Não há preconceito algum nessa recusa. Apenas o fato de não querer ficar marcado como ator de um tipo só. Afinal, desde a estreia na música, em 1973, como o andrógino cantor de voz fina dos Secos & Molhados, sua sexualidade muito além dos padrões vigentes ficou clara. E, surpreendentemente para uma sociedade repressora como a do Brasil em plena ditadura, virou sucesso da noite para o dia, encantando de crianças a idosos. Num dos extras do DVD, a entrevista na qual se define como uma onda, Ney também diz que, "no palco, não tem essa coisa de ser homem ou mulher", é "um ser humano se exibindo". Mas, no cotidiano, procura passar desapercebido: "Prefiro observar do que ser observado." Nem sempre consegue, é claro.
- Ando na rua e sou muito bem aceito, adorado pelas pessoas, que vêm falar, pedem autógrafo, querem tirar fotos - diz, no que poderia soar como um desmentido do que pensa sobre a nossa sociedade. - O Brasil se diz liberal mas é preconceituoso. Seria muito melhor, muito mais fácil de se viver se as pessoas admitissem que tomaram algum tipo de droga ou já mantiveram uma relação homossexual. Mas aqui é tudo por baixo dos panos.
Sim, aos olhos desse Brasil ainda cheio de preconceitos, artistas como Ney Matogrosso são aceitos mais facilmente, independentemente de suas opções e experiências. Ele não acredita em pecado, seja por cima ou por baixo dos panos, não aceita imposições, sejam da Igreja ou da sociedade, e insiste, após a insistência do repórter no tema, de que o mundo está "mais careta do que já foi".
- Fui batizado como católico, só que meus pais eram espíritas e nunca frequentei a igreja. Mas li teosofia por 20 anos e tenho interesse em saber de todos os lados. Deus não está lá, e sim aqui, em nós. Não necessitamos de atravessadores para Deus, e é exatamente isso que as igrejas não admitem - diz, também mantendo um distanciamento crítico do Brasil. - Melhoramos em algumas coisas mas não é o suficiente. Não aturo uma coisa paternalista como a Bolsa Família, que é usada como manipulação eleitoreira. E quando vejo o Congresso aumentar seus salários, tenho vergonha do Brasil. Temos é que dar condições para as pessoas caminharem por conta própria, investindo para valer na educação, tanto que já está faltando mão de obra especializada, e na saúde.

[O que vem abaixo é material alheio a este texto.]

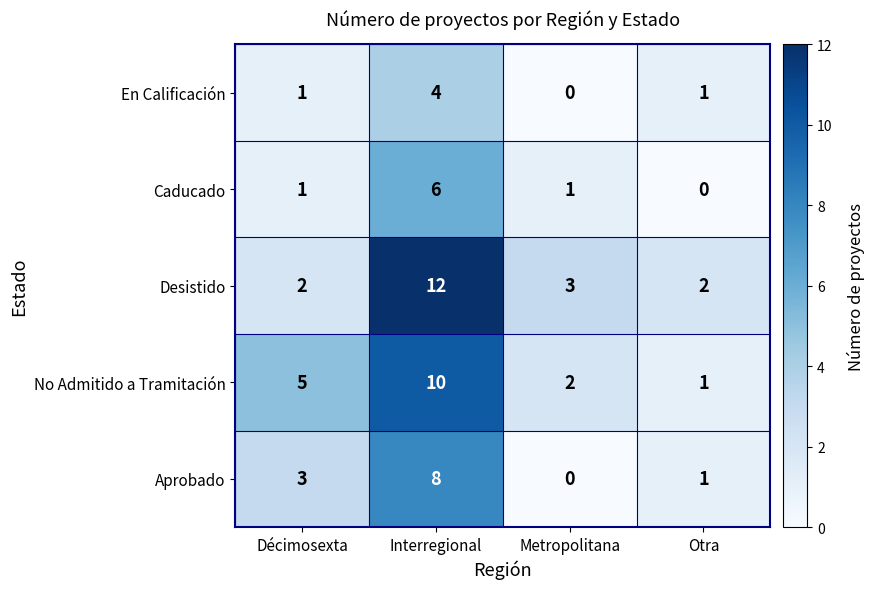

Which category has the highest value in the No Admitido a Tramitación series?

Interregional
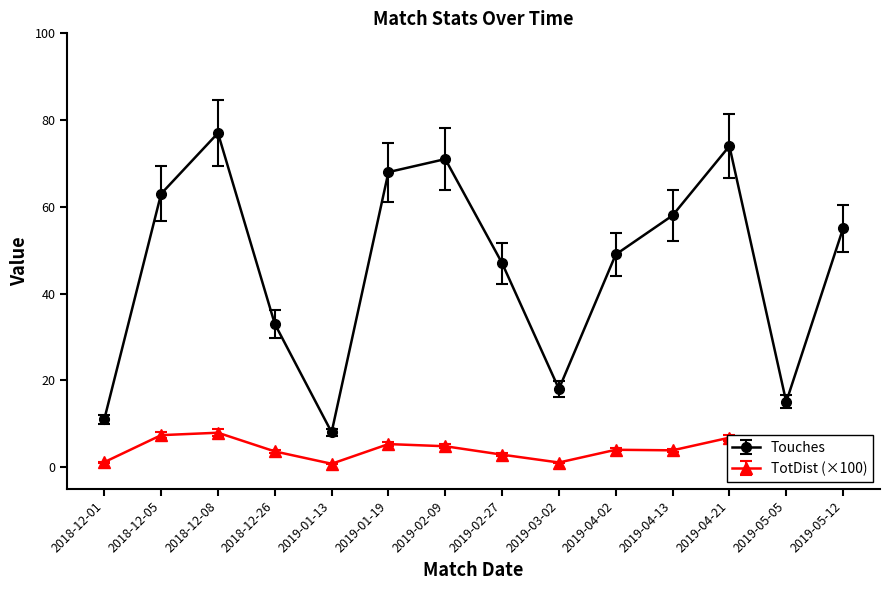

Rank the series at 2018-12-05 from highest to lowest value.

Touches, TotDist (×100)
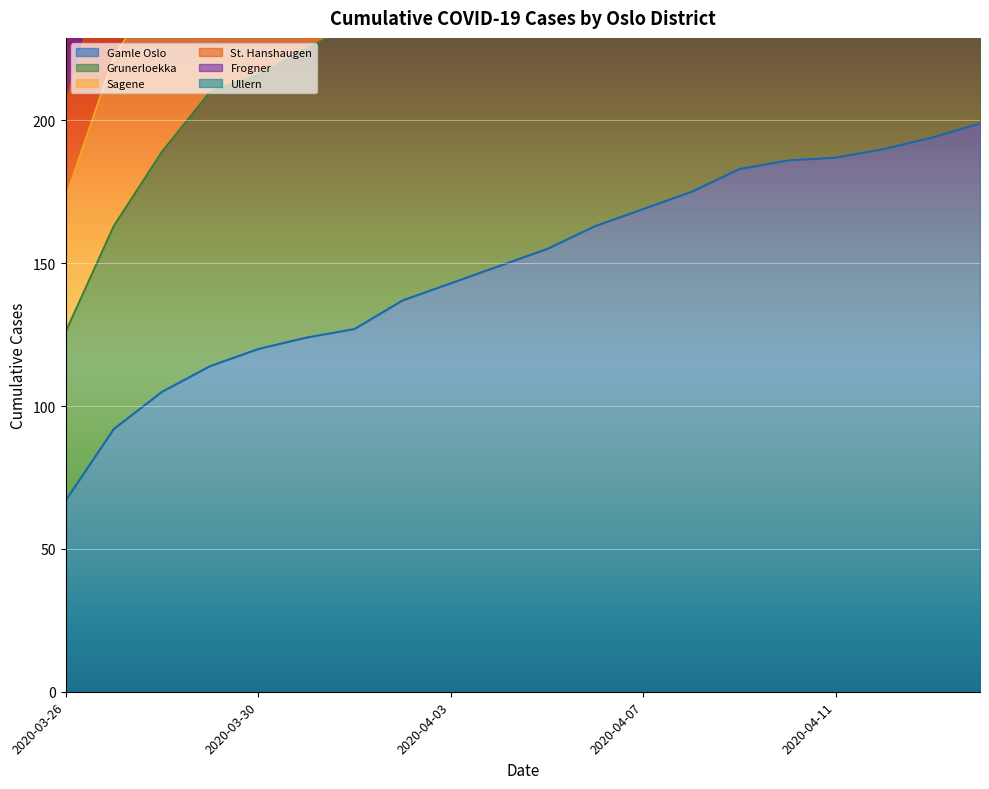

True or false: Sagene has more than 0 interior local peaks.

False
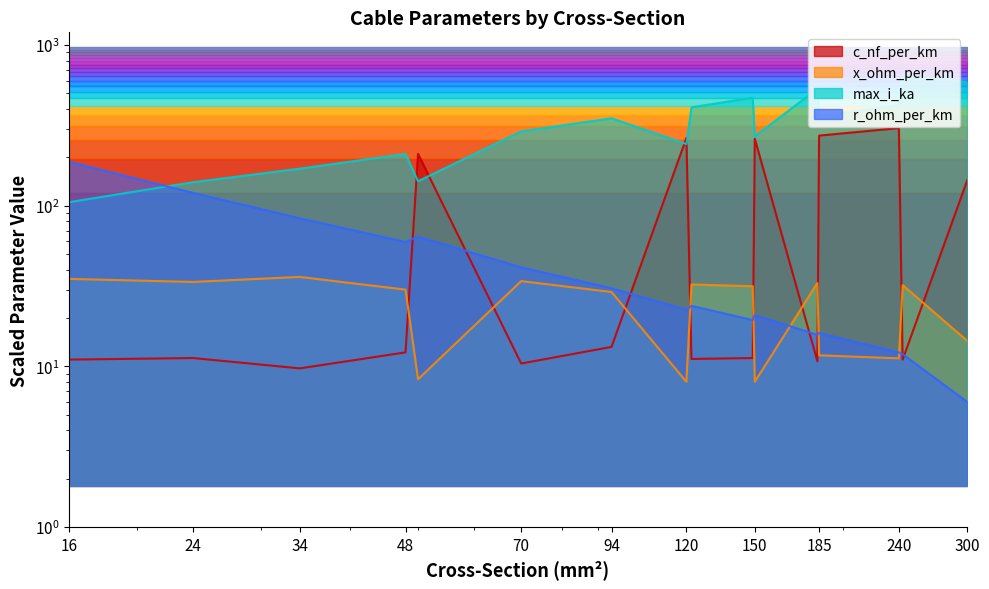

What is the approximate value of r_ohm_per_km at 16?

187.7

O que nos leva de volta ao começo da conversa, a ótima forma física (e mental, e artística...) da "onda" de 69 anos muito bem vividos. Em parte, graças ao seu metabolismo, ao seu biótipo, ele nunca lutou contra a balança, mas que está sempre ao seu lado.
- Assim que acordo, ainda sonado, após fazer xixi, subo na balança. Se estiver acima de meu peso, como um pouquinho menos nas refeições; se estiver abaixo, como um pouco mais. Mas sempre comi muito pouco, e de tudo, sem restrições. Doces, por exemplo, uma colher é suficiente para mim - dá a receita Ney, que só passou a malhar após os 56 anos. - Eu tinha preconceito, achava uma coisa de americano, deixando todos com um corpo padrão. Mas, vencida essa resistência, agora tenho feito exercícios de segunda a quinta, e percebo o quanto isso me faz bem. Não é uma coisa de vaidade, é pelo controle da saúde.